Applying this standard, the court believed the incident report would have been prepared anyway even if the data breach had not occurred and determined that it needed to be disclosed.  In reaching this conclusion, after “considering the totality of the circumstances,” the court found these facts compelling:

  • The work performed for Capital One by Mandiant prior to the data breach and then for Capital One’s outside counsel after the data breach was the same.
  • Capital One had treated Mandiant’s work as a business-critical expense. It was not converted to a legal expense until months after its data breach counsel was retained.
  • The incident report would have been prepared for regulatory purposes anyway – it was given to four regulators, an accountant, and a senior vice president.
  • The incident report also would have been prepared for business purposes. More than 50 Capital One employees were given the report, without explanation as to why.

Notably, the court closely examined the incident report issues in other data breach class actions involving Experian, Arby’s, Target, and Visa.  The court found Experian was different and the other cases unhelpful.  Instead, it closely tracked the rationale in cases involving healthcare company Premera in Oregon, and dental services company Dominion in Virginia.

Protecting Incident Reports as Attorney Work Product

In Premera and Dominion,[4] the court required that incident reports be disclosed because the same cybersecurity firm, Mandiant, had been retained earlier to provide both companies various cybersecurity services.  But when outside counsel was subsequently retained to provide legal advice in relation to cybersecurity incidents, the scope of work was not changed.

Taken altogether, these cases and Capital One demonstrate that after experiencing a data breach, organizations that want to ensure their incident reports – explaining ‘what happened’ and ‘how’ – obtained via outside counsel are protected, so that they can receive appropriate legal advice, should do the following:

  • When a data breach happens and outside counsel is retained to provide legal advice, if it uses a cybersecurity firm the company already has, make sure there is a separate agreement that details the work it is being retained to do for outside counsel.
  • If the organization’s incident response plan includes a cybersecurity firm on its incident response roster, state that a new agreement will be entered into with outside counsel if it is determined necessary to assist with providing legal advice.
  • Consider withholding the incident report from an organization’s incident response team since it is to be used by outside counsel to provide legal advice to in-house counsel and management and to eliminate the appearance of a dual purpose.
  • In an incident response plan, state that an internal investigation will be conducted, that an incident report may be prepared by outside counsel to provide legal advice, and that technical consultants may be retained by outside counsel to assist it.

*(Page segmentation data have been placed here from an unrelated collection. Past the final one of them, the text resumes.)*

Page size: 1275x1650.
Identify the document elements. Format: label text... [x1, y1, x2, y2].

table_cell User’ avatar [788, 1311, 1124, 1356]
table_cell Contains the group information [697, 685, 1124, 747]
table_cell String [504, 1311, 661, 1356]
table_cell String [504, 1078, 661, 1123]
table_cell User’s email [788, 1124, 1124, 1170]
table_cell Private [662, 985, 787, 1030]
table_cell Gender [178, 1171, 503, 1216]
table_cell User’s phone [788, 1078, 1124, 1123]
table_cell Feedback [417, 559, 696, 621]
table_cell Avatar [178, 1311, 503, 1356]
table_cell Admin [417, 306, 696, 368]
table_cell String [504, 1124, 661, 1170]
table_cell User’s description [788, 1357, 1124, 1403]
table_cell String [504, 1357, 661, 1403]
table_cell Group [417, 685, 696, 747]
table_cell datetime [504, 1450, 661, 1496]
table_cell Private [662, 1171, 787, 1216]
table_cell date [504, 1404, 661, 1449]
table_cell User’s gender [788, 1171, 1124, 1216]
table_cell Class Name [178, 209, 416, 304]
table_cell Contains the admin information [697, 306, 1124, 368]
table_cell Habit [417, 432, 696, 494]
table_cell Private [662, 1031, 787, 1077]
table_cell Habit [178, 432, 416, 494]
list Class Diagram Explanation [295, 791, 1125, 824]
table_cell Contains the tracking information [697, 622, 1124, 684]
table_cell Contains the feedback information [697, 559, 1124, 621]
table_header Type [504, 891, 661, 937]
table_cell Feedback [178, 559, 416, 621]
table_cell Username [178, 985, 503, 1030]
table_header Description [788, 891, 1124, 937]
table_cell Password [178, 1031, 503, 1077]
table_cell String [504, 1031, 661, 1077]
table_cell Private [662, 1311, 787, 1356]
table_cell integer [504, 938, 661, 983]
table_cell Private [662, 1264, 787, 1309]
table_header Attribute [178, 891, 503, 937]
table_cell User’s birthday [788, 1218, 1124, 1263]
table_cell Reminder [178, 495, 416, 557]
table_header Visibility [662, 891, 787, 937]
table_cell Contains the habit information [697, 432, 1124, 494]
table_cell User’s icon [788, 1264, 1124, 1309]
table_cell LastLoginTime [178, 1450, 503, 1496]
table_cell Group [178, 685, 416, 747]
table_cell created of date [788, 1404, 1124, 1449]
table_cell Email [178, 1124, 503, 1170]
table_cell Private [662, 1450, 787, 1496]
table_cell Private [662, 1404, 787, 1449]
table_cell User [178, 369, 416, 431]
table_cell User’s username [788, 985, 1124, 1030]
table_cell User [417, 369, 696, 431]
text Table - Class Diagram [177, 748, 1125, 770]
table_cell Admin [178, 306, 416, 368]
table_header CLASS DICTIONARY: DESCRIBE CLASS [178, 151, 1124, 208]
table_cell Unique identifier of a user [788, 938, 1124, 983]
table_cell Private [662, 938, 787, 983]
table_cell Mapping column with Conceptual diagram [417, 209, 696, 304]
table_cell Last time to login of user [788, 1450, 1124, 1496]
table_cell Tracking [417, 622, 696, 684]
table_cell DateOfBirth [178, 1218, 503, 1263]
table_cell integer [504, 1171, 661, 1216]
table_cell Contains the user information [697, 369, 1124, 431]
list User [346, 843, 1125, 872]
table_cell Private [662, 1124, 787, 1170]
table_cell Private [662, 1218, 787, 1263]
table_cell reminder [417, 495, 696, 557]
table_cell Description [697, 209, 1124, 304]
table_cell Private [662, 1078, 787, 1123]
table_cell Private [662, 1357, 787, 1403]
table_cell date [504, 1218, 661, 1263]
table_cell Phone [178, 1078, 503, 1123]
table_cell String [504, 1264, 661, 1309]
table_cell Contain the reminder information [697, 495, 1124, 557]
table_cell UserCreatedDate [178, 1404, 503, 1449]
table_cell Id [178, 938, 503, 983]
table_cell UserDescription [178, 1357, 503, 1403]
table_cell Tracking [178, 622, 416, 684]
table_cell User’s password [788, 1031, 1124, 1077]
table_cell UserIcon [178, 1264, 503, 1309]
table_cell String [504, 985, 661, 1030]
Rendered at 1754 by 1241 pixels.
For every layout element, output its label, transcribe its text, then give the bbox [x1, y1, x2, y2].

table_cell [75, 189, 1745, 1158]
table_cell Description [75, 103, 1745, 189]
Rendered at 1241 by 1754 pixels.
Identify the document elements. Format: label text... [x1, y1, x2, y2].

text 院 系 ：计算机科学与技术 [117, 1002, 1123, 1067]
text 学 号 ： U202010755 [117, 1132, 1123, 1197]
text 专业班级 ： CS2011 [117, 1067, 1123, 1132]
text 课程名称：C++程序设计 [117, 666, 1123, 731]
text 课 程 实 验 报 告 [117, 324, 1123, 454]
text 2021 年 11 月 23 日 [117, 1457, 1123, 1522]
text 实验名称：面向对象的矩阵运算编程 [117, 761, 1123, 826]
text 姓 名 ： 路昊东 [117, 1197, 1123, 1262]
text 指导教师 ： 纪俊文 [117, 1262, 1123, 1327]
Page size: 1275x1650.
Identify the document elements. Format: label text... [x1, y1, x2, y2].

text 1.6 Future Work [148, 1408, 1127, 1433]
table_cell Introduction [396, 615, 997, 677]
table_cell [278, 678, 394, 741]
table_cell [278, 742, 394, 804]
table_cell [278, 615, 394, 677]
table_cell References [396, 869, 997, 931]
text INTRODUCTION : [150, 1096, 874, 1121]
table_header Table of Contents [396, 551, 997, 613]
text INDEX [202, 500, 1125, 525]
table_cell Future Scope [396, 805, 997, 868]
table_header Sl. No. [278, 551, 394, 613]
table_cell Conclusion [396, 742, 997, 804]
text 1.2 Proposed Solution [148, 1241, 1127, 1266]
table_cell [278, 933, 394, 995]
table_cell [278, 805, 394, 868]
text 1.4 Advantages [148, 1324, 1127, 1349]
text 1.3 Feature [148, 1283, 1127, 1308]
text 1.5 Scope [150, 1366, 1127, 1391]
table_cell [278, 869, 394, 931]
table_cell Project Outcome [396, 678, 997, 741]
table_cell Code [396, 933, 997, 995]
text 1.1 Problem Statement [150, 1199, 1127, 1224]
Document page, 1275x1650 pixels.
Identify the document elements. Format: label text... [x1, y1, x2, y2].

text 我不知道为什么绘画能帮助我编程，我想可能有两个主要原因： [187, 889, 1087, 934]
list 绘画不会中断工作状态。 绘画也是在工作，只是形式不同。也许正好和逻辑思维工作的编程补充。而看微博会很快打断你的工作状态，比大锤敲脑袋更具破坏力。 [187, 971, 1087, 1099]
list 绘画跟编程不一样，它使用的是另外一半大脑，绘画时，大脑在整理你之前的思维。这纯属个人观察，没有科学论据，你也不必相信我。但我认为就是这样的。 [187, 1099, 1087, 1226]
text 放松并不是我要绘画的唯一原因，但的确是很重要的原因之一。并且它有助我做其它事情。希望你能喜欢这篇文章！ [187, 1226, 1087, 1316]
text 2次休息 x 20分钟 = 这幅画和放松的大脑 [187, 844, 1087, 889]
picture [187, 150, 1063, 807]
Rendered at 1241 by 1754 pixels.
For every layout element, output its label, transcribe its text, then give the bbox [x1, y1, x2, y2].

Capital One is required to produce the Mandiant incident report to the class plaintiffs’ counsel by June 8, 2020.

If you have questions about cybersecurity incident reports relating to the prospect of litigation, please contact Romaine Marshall at romaine.marshall@stoel.com or (801) 578-6905, or Jose Abarca at jose.abarca@stoel.com or (801) 578-6948.

[1] Capital One, Information on the Capital One Cyber Incident, https://www.capitalone.com/facts2019/ (Sept. 23, 2019).

[2] The attorney-client privilege, “the oldest of the privileges for confidential information” entitling a client to withhold confidential communications in order to obtain legal assistance, was not asserted by Capital One as a basis to withhold the incident report and therefore will not be discussed in this alert.

[3] In re Capital One Consumer Data Security Breach Litigation Mem. Op. and Order at 6 dated May 26, 2020 [Dkt. No. 490] (citing Nat’l Union Fire Ins. Co. v. Murray Sheet Metal Co., 967 F.2d 980, 984 (4th Cir. 1992)).

[4] In re Premera Blue Cross Customer Data. Sec. Litig., 296 F. Supp. 3d 1230 (D.Or. 2017), and Dominion Dental Servs. USA, Inc. Data Breach Litig., 2019 WL 7592343 (E.D. Va. Dec. 19, 2019).